ФРАГМЕНТ ДОКУМЕНТА
Итак, По начал с того, что написал для «Джентльменс мэгэзин» (известного и как «Бартонс мэгэзин», или, что еще нелепей, «Бартонс джентльменс мэгэзин») ядовитую рецензию на балтиморского поэта Руфуса Доуса, которую Бартон запретил печатать из-за ее чрезмерной суровости. Будучи в подавленном настроении, По написал Бартону письмо, на которое редактор ответил так: «Несчастья мира наложили мрачный отпечаток на ваши чувства, с чем вам желательно бороться». Тем не менее в следующем месяце, то есть в июне 1839 года, По формально получил в журнале должность помощника редактора. Томас Данн Инглиш, молодой поэт, который частенько наведывался в редакцию журнала, вспоминал По вечно «одетым в черный, простенький и довольно потрепанный сюртук». И еще он замечал, что «у него были большие горящие глаза, пронизывающий взгляд, манеры же были простыми и естественными, как это и свойственно воспитанному человеку, а его тон и рассуждения завораживали».
Однако проза По завораживала вовсе не всех, и, во всяком случае, она не завораживала тех современных ему писателей, которых автор презирал. По прямо заявил, что в своих статьях он не собирается «помогать тем, кому он может помочь лишь замолчать». Он был абсолютно уверен в своих силах. Он был уверен в своем таланте. Когда он видел, как другие выстраиваются впереди него и получают похвалы за то, за что его жестоко критикуют, он впадал в ярость. Это было невыносимо. Понемногу он заработал репутацию сварливого и ядовитого критика. Несомненно, ему это было неприятно, и он обижался на литераторов Бостона и Нью-Йорка, однако вызов, с которым он встречал обиды, тоже не имеет себе равных и говорит о человеческой уникальности По. Ему было известно, что его не любят. «Вы говорите о „врагах“, — писал он балтиморскому журналисту, — а вы не могли бы сообщить мне их имена?»

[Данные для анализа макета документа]
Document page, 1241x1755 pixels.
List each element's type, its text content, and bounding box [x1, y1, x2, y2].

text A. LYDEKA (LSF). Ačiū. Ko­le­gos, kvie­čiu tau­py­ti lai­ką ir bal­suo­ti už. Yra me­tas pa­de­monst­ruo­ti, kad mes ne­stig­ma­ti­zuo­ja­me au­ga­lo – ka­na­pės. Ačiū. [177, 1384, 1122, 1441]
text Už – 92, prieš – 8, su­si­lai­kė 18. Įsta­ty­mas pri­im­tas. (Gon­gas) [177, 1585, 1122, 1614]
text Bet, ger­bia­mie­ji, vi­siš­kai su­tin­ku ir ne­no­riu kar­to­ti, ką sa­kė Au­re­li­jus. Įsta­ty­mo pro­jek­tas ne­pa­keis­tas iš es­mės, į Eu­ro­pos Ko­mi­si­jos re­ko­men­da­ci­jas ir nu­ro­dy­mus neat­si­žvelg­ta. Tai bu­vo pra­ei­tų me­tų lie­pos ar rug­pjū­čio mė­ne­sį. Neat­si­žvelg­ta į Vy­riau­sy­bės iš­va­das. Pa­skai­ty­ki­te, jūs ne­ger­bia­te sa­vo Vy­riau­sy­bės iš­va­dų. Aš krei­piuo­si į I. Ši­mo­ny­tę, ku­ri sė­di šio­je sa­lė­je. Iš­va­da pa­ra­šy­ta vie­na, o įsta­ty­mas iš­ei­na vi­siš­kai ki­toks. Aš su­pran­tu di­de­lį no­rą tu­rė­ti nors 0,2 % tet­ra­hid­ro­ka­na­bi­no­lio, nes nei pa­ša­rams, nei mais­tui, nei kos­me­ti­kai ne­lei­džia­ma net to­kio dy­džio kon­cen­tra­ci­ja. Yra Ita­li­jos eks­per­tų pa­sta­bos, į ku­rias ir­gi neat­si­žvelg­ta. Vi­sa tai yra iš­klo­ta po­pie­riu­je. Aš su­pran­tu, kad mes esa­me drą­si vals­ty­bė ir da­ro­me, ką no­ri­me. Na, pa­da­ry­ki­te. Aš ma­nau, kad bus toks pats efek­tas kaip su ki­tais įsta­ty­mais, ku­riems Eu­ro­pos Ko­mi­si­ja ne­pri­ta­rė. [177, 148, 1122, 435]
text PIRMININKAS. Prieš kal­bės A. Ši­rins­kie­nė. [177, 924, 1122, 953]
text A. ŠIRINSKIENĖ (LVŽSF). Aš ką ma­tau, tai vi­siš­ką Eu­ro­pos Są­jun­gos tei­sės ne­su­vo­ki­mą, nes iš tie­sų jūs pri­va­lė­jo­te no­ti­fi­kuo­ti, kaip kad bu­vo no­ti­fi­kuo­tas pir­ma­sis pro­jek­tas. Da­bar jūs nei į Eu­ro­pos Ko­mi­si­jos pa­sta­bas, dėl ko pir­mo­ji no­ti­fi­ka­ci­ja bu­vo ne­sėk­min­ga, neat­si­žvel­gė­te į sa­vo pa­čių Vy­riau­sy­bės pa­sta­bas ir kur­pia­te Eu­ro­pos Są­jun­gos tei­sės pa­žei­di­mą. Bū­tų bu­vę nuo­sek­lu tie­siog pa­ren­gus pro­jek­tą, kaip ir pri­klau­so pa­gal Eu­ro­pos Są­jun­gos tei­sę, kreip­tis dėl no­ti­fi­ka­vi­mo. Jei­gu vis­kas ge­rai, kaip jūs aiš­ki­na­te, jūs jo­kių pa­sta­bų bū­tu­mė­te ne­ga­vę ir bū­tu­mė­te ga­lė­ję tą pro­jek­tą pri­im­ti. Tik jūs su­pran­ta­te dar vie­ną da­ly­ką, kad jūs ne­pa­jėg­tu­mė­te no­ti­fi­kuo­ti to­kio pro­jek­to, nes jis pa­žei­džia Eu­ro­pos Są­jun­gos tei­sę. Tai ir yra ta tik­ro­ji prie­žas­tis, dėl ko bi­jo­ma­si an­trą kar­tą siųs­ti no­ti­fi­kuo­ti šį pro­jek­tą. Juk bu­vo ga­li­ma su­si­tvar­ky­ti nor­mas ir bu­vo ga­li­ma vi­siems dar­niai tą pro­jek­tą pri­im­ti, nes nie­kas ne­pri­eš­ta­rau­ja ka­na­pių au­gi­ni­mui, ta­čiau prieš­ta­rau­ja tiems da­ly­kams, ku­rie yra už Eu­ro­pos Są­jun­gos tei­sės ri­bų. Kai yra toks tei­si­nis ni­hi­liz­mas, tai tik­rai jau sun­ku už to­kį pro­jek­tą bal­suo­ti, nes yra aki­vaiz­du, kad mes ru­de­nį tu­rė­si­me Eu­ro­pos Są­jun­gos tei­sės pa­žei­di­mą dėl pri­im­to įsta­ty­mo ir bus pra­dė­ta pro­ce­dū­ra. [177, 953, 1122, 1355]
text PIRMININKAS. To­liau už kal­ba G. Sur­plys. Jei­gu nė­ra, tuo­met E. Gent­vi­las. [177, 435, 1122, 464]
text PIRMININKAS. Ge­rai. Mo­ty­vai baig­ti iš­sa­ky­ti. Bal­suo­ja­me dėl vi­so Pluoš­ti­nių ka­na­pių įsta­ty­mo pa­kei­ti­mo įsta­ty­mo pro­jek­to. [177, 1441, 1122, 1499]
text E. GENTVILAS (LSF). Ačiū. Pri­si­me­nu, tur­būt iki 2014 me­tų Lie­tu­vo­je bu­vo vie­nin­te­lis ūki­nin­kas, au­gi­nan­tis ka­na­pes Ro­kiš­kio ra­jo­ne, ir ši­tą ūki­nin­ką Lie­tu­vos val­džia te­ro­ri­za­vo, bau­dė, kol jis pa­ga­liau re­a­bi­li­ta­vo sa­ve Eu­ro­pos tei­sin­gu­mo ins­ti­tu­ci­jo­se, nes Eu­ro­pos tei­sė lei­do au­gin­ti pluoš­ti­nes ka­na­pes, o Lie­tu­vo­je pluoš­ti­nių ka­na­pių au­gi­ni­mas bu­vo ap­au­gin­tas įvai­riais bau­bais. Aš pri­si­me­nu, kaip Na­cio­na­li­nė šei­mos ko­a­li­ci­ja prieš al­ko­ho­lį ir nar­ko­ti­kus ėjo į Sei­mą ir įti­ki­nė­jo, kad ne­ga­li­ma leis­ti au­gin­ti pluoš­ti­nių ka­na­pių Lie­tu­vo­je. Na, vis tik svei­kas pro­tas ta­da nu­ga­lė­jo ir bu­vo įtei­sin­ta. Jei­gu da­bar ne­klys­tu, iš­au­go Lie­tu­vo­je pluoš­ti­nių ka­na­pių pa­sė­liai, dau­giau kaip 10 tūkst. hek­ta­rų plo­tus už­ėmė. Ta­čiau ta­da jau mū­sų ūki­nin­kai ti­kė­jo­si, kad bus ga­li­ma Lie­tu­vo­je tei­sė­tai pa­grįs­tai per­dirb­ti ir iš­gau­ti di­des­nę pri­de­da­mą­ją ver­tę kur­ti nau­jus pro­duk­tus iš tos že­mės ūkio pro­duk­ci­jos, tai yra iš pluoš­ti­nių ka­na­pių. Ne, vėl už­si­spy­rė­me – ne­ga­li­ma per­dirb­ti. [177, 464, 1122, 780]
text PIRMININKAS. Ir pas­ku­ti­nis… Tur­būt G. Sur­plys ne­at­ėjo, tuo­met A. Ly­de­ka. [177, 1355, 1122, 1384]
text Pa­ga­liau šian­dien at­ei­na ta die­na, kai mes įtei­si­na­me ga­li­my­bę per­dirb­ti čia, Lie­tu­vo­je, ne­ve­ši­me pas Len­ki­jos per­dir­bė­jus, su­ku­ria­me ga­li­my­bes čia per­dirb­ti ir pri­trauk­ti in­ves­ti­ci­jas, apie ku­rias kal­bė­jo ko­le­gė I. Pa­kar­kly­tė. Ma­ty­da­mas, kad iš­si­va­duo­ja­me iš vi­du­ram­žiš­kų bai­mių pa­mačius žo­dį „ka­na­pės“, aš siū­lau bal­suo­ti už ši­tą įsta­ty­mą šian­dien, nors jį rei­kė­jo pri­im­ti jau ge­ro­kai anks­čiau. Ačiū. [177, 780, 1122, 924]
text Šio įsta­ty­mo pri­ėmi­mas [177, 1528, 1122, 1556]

ЗАДАНИЕ
Когда, согласно фрагменту об Эдгаре По, он формально получил в журнале должность помощника редактора? Данные представляют собой отдельный материал.

РЕШЕНИЕ
В июне 1839 года.